Excerpted records section start

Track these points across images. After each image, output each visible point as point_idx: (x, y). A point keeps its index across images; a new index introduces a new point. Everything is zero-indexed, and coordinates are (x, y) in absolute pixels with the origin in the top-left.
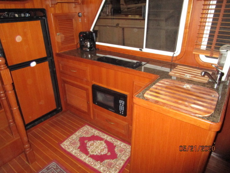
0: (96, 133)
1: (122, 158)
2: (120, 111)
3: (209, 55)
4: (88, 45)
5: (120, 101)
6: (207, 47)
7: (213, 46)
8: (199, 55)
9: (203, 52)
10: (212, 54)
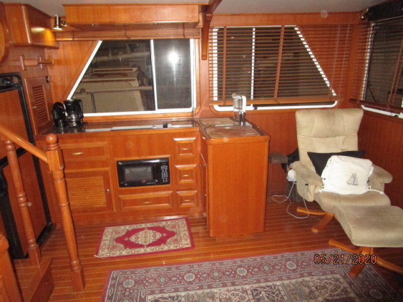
0: (129, 228)
1: (181, 230)
2: (163, 179)
3: (222, 104)
4: (72, 119)
5: (162, 167)
6: (219, 98)
7: (224, 96)
8: (213, 106)
9: (215, 102)
10: (225, 103)
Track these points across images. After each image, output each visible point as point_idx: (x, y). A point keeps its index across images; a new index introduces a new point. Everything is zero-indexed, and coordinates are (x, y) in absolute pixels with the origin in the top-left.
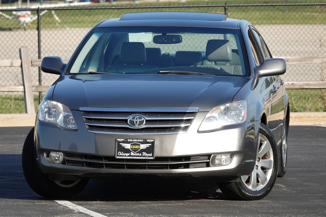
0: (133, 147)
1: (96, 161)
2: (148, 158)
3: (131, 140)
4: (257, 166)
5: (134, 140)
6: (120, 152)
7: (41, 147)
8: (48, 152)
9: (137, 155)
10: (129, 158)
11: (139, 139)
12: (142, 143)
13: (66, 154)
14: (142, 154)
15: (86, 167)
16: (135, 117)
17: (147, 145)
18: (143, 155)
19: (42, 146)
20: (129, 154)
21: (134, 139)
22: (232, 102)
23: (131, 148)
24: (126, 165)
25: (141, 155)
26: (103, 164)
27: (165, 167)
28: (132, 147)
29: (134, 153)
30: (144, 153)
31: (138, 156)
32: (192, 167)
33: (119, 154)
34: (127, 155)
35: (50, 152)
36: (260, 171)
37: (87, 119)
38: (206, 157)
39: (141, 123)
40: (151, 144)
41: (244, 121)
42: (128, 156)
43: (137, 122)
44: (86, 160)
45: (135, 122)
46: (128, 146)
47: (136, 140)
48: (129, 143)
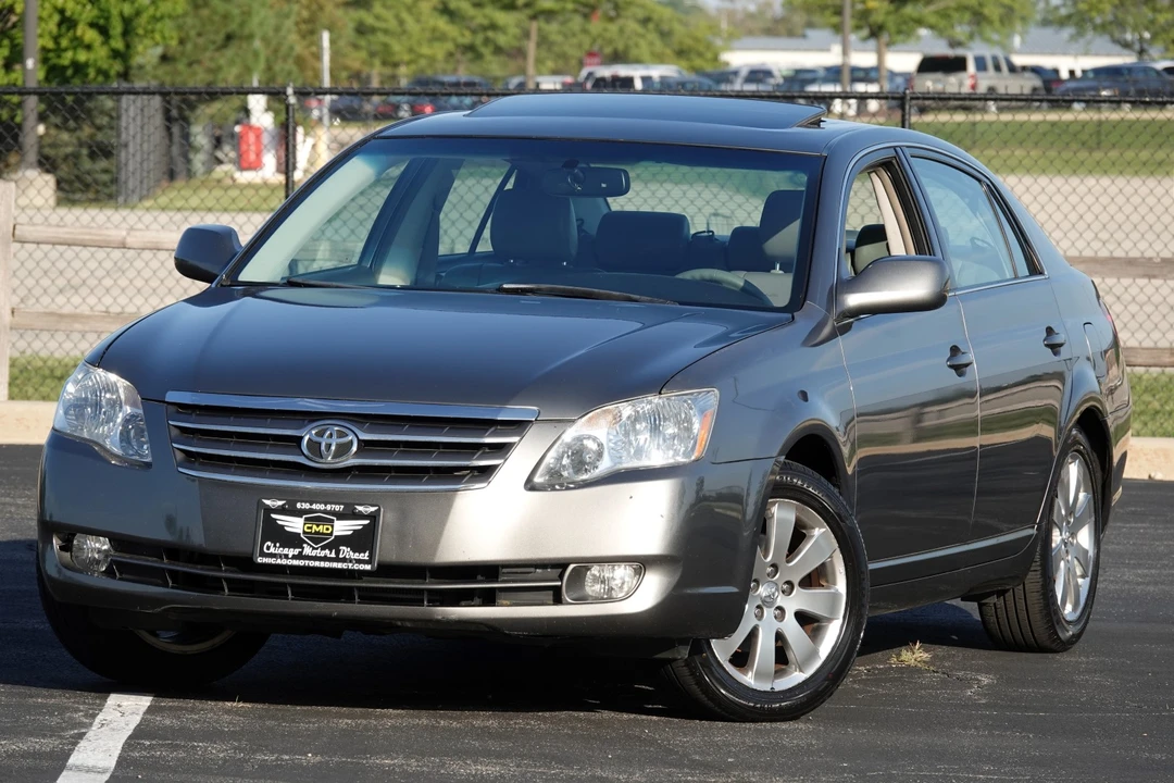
0: (311, 528)
1: (202, 569)
2: (356, 567)
3: (306, 506)
4: (780, 608)
5: (314, 506)
6: (269, 543)
7: (48, 519)
8: (69, 535)
9: (323, 554)
10: (296, 562)
11: (331, 503)
12: (341, 516)
13: (119, 542)
14: (337, 553)
15: (172, 588)
16: (325, 431)
17: (357, 524)
18: (341, 556)
19: (51, 517)
20: (297, 551)
21: (316, 503)
22: (660, 393)
23: (304, 532)
24: (293, 586)
25: (333, 555)
26: (219, 579)
27: (415, 598)
28: (308, 528)
29: (314, 548)
30: (344, 548)
31: (325, 559)
32: (505, 602)
33: (265, 550)
34: (292, 552)
35: (74, 535)
36: (791, 628)
37: (183, 430)
38: (554, 570)
39: (343, 449)
40: (367, 522)
41: (693, 458)
42: (294, 557)
43: (329, 446)
44: (174, 565)
45: (323, 448)
46: (295, 525)
47: (322, 507)
48: (299, 513)
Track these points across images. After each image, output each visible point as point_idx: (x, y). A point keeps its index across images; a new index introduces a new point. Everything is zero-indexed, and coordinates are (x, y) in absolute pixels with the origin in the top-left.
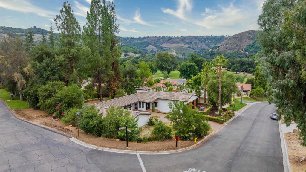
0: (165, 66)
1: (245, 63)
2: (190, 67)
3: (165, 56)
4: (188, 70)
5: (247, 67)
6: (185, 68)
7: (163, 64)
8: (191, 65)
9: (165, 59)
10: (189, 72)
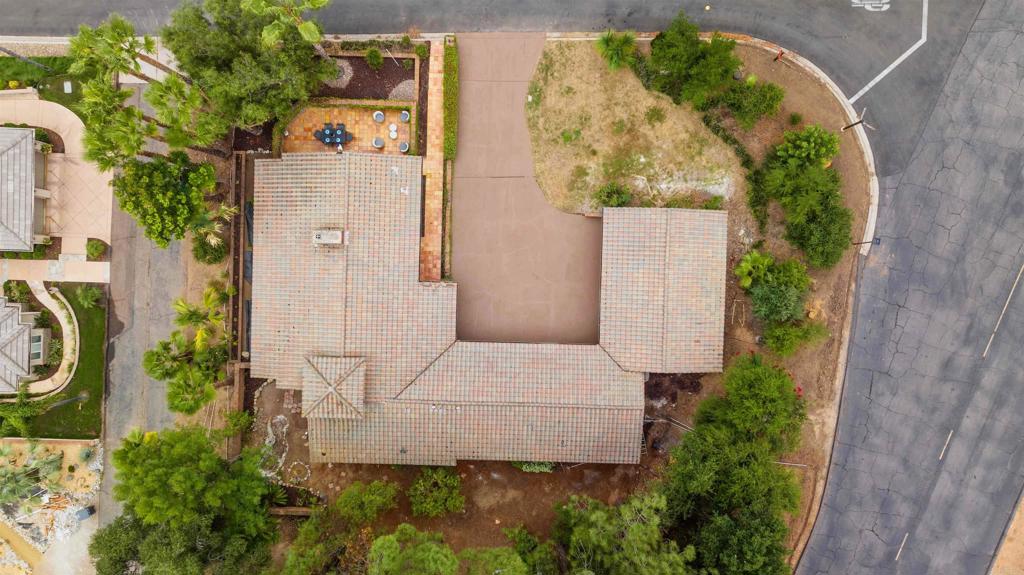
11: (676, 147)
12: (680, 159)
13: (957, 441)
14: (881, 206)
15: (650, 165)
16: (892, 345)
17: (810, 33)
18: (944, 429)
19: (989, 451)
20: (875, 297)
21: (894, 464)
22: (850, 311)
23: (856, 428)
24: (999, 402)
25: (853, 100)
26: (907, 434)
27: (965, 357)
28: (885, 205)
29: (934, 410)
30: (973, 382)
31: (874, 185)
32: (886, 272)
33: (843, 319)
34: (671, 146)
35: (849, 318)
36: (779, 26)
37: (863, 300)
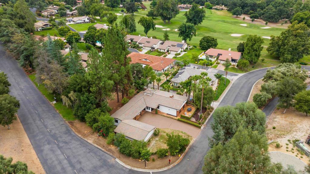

Excerpted records section end

Problem to solve - Could you repeat the entries word for word, skipping the pictures they contain?

Problem solution -
Track these points across images. After each image, output each visible point as point_idx: (x, y). A point keeps its index across images; a new index introduces a new point. Everything is zero-indexed, and coordinates are (x, y) in absolute pixels with the origin in the top-left.
0: (96, 133)
1: (122, 158)
2: (120, 111)
3: (209, 55)
4: (88, 45)
5: (120, 101)
6: (207, 47)
7: (213, 46)
8: (199, 55)
9: (203, 52)
10: (212, 54)
0: (129, 228)
1: (181, 230)
2: (163, 179)
3: (222, 104)
4: (72, 119)
5: (162, 167)
6: (219, 98)
7: (224, 96)
8: (213, 106)
9: (215, 102)
10: (225, 103)
Track these points across images. After each image, output each visible point as point_idx: (x, y). A point keeps its index across images; a new index introduces a new point. Everything is zero-indexed, and coordinates are (x, y) in absolute pixels with the origin in the top-left.
0: (133, 147)
1: (96, 161)
2: (148, 158)
3: (131, 140)
4: (257, 166)
5: (134, 140)
6: (120, 152)
7: (41, 147)
8: (48, 152)
9: (137, 155)
10: (129, 158)
11: (139, 139)
12: (142, 143)
13: (66, 154)
14: (142, 154)
15: (86, 167)
16: (135, 117)
17: (147, 145)
18: (143, 155)
19: (42, 146)
20: (129, 154)
21: (134, 139)
22: (232, 102)
23: (131, 148)
24: (126, 165)
25: (141, 155)
26: (103, 164)
27: (165, 167)
28: (132, 147)
29: (134, 153)
30: (144, 153)
31: (138, 156)
32: (192, 167)
33: (119, 154)
34: (127, 155)
35: (50, 152)
36: (260, 171)
37: (87, 119)
38: (206, 157)
39: (141, 123)
40: (151, 144)
41: (244, 121)
42: (128, 156)
43: (137, 122)
44: (86, 160)
45: (135, 122)
46: (128, 146)
47: (136, 140)
48: (129, 143)
0: (311, 528)
1: (202, 569)
2: (356, 567)
3: (306, 506)
4: (780, 608)
5: (314, 506)
6: (269, 543)
7: (48, 519)
8: (69, 535)
9: (323, 554)
10: (296, 562)
11: (331, 503)
12: (341, 516)
13: (119, 542)
14: (337, 553)
15: (172, 588)
16: (325, 431)
17: (357, 524)
18: (341, 556)
19: (51, 517)
20: (297, 551)
21: (316, 503)
22: (660, 393)
23: (304, 532)
24: (293, 586)
25: (333, 555)
26: (219, 579)
27: (415, 598)
28: (308, 528)
29: (314, 548)
30: (344, 548)
31: (325, 559)
32: (505, 602)
33: (265, 550)
34: (292, 552)
35: (74, 535)
36: (791, 628)
37: (183, 430)
38: (554, 570)
39: (343, 449)
40: (367, 522)
41: (693, 458)
42: (294, 557)
43: (329, 446)
44: (174, 565)
45: (323, 448)
46: (295, 525)
47: (322, 507)
48: (299, 513)
Track these points across images. After each image, output each visible point as point_idx: (x, y). A point keeps its index across images; a new index introduces a new point. Everything is zero-indexed, and coordinates are (x, y) in absolute pixels with the origin in the top-left.
0: (165, 66)
1: (245, 63)
2: (190, 67)
3: (165, 56)
4: (188, 70)
5: (247, 67)
6: (185, 68)
7: (163, 64)
8: (191, 65)
9: (165, 59)
10: (189, 72)
11: (676, 147)
12: (680, 159)
13: (957, 441)
14: (881, 206)
15: (650, 165)
16: (892, 345)
17: (810, 33)
18: (944, 429)
19: (989, 451)
20: (875, 297)
21: (894, 464)
22: (850, 311)
23: (856, 428)
24: (999, 402)
25: (853, 100)
26: (907, 434)
27: (965, 357)
28: (885, 205)
29: (934, 410)
30: (973, 382)
31: (874, 185)
32: (886, 272)
33: (843, 319)
34: (671, 146)
35: (849, 318)
36: (779, 26)
37: (863, 300)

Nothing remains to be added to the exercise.